Highway 148 at Luskville, Québec
With photos by John Frazer Crook
Airborne Getaway
After countless hours of aviation history research, I needed something to perk me up. Like going joyriding.
“Come fly with us,” my friends said. Who could resist on a glorious mid-October day?
We drove to the Rockcliffe Flying Club, beside the Canada Aviation and Space Museum in Ottawa, Canada’s capital city. Bob Bancroft had arranged to take up C-GKSK, a fuel-injected, 180 HP Cessna 172S. John Crook would assist by recording the take-off and landing times. He would also be the official photographer for our little expedition. My job was to be the wide-eyed passenger.
Flying in a small plane has always seemed to me completely authentic. You feel the aircraft working, you feel all the currents of the air, you’re engaged in the experience – it’s totally different from being a warehoused passenger in a large airliner.
Almost half a lifetime had gone by since I’d had the pleasure of being in a real plane. While honeymooning in Alaska in 1971, I had hitched a ride in a bush plane to Cape Prince of Wales on the Seward Peninsula to spend a few days at a mining camp when my new husband left me in favour of a tour to Prudhoe Bay and the North Slope. From a high mountainside, I gazed across the Bering Strait and strained my eyes imagining I could see the coast of Siberia. Before long, the visit ended and I found myself in Anchorage, heading back to Fairbanks and a joyous reunion.
But on this October day, our route took us across the Ottawa River to West Québec. We skirted along the southern edge of the Gatineau Hills, giving me the pleasure of seeing my farm from the air. Another leg of our flight took us part way up the Gatineau River valley.
What amazed me was all the blue water that lay below – the large rivers, smaller tributaries, and numerous lakes dotting the landscape. All this against the backdrop of the Canadian Shield, some of the oldest rocks in the world, the marks left by glaciers in the last ice age clearly visible from the air. And of course, the magnificent display of fall colours, the contours of the hills now draped in embers of orange and rust where only a week before they had been ablaze with fiery reds and yellows.

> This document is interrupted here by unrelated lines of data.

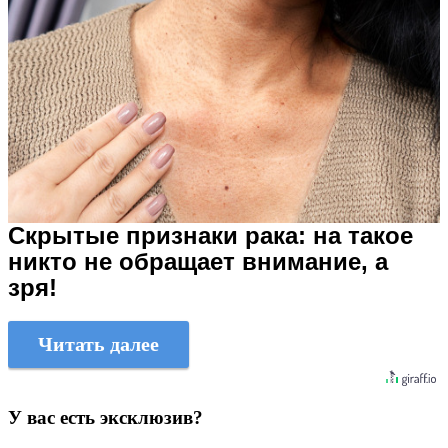
Скрытые признаки рака: на такое
никто не обращает внимание, а
зря!
Читать далее
У вас есть эксклюзив?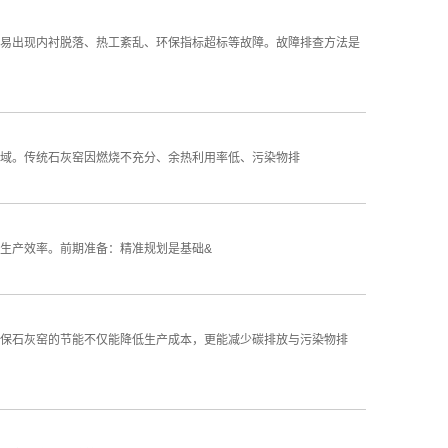
易出现内衬脱落、热工紊乱、环保指标超标等故障。故障排查方法是
域。传统石灰窑因燃烧不充分、余热利用率低、污染物排
生产效率。前期准备：精准规划是基础&
保石灰窑的节能不仅能降低生产成本，更能减少碳排放与污染物排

All too soon we landed. Thanks to pilot Bob Bancroft for a memorable hour up in the blue and to John Crook for his photographs of the splendid views.
Links
Visit the Rockcliffe Flying Club website http://www.rfc.ca/en/
Read about Cessna C-GKSK http://www.rfc.ca/en/news/latest/item/168-gksk-cessna-172-s-will-be-online-soon
There is nothing like the bird’s eye view from a small plane.
Beautifully written, Diana.
As for the amount of water visible from the air, I remember once years ago flying over wilderness Québec and being amazed that there seemed to be more water than land. / jd
“Flying in a small plane has always seemed to me completely authentic”.
How true that is and the best way to see Canada.
Ian
It was my good fortune to see a fair bit of the Mackenzie and the Keewatin from small aircraft. More stories yet to tell!